§ Directions for this task
Count the lines in the records below that contain the string "typed", matching case exactly. Reply with the number only.

§ Stored data entries
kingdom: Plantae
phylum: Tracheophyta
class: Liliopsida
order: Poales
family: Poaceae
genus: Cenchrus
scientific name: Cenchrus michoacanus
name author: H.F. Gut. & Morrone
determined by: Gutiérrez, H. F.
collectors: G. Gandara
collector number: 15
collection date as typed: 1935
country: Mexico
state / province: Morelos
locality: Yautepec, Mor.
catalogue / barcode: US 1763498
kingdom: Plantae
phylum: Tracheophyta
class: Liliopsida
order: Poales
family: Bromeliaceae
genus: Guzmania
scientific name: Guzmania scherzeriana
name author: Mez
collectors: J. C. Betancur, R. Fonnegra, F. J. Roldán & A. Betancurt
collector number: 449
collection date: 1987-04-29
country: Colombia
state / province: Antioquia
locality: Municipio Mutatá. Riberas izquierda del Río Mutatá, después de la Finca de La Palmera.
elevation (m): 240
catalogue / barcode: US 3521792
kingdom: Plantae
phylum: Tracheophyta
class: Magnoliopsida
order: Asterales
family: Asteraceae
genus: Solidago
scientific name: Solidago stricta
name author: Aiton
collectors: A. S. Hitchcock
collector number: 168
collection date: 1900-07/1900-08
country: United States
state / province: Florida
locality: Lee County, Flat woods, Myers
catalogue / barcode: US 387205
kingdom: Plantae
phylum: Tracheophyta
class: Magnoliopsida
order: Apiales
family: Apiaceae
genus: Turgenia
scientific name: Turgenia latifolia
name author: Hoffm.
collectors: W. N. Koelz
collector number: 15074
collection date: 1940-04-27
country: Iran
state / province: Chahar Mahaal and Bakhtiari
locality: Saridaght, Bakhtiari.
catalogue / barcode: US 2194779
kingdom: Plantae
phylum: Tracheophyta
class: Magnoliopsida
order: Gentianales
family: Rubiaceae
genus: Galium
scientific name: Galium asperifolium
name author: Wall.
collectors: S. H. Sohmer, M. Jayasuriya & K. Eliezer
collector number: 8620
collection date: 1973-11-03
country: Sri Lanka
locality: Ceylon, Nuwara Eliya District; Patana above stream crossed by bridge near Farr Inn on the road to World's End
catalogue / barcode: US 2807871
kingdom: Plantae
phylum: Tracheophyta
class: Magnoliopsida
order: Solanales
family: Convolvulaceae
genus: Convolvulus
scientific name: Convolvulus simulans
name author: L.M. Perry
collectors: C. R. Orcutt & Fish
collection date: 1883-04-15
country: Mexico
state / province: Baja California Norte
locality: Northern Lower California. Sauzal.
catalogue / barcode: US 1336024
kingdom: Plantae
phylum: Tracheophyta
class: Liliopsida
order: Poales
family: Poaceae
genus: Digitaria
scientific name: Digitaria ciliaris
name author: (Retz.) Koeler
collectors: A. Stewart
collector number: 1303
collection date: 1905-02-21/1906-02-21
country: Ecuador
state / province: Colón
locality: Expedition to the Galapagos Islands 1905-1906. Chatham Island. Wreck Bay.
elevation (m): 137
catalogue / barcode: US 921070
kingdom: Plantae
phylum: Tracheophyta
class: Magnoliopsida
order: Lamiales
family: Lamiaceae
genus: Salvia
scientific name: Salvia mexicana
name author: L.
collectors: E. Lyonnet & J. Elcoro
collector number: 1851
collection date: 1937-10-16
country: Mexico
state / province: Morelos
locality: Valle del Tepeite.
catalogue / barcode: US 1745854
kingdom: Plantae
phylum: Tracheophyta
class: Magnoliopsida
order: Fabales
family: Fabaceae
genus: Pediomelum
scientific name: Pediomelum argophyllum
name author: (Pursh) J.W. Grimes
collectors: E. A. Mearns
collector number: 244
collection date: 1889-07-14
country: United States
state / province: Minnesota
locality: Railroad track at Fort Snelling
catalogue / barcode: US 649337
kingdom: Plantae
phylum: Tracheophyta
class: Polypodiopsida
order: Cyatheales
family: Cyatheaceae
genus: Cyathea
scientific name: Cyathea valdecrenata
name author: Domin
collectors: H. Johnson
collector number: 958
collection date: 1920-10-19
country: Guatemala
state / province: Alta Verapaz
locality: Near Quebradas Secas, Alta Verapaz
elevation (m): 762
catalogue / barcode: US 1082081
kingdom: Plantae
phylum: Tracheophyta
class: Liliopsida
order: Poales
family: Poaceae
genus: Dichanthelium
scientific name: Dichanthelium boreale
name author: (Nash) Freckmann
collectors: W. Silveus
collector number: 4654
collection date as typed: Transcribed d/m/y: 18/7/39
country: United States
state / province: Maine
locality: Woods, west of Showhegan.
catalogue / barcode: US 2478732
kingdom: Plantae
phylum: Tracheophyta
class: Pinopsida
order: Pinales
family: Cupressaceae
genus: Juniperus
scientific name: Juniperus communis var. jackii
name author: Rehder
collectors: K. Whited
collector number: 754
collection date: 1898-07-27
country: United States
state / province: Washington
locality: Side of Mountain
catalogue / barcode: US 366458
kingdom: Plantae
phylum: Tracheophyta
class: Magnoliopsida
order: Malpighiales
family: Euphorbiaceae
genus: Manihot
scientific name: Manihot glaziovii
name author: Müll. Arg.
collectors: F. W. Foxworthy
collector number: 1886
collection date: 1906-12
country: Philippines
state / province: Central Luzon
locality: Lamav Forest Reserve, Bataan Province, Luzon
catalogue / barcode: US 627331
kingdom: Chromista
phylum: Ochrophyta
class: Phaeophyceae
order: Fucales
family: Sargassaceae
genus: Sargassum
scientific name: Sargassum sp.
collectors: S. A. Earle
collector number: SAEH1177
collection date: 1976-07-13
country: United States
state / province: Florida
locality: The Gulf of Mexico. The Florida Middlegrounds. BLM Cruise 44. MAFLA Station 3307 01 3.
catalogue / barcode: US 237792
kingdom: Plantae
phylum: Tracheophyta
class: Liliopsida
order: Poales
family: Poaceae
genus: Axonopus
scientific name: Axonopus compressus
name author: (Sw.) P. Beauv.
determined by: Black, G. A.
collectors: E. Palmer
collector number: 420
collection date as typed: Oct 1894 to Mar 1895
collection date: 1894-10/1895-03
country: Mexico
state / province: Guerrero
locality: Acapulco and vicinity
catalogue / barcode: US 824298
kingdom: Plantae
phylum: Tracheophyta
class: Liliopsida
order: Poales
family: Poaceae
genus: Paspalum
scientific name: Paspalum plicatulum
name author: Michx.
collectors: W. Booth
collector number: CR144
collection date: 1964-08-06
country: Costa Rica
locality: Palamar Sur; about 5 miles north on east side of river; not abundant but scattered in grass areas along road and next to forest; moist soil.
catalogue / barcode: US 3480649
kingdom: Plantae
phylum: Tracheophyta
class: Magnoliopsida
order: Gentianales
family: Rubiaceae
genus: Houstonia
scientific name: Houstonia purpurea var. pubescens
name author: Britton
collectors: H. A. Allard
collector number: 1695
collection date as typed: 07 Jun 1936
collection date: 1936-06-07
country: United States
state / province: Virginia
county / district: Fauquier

§ Result below
4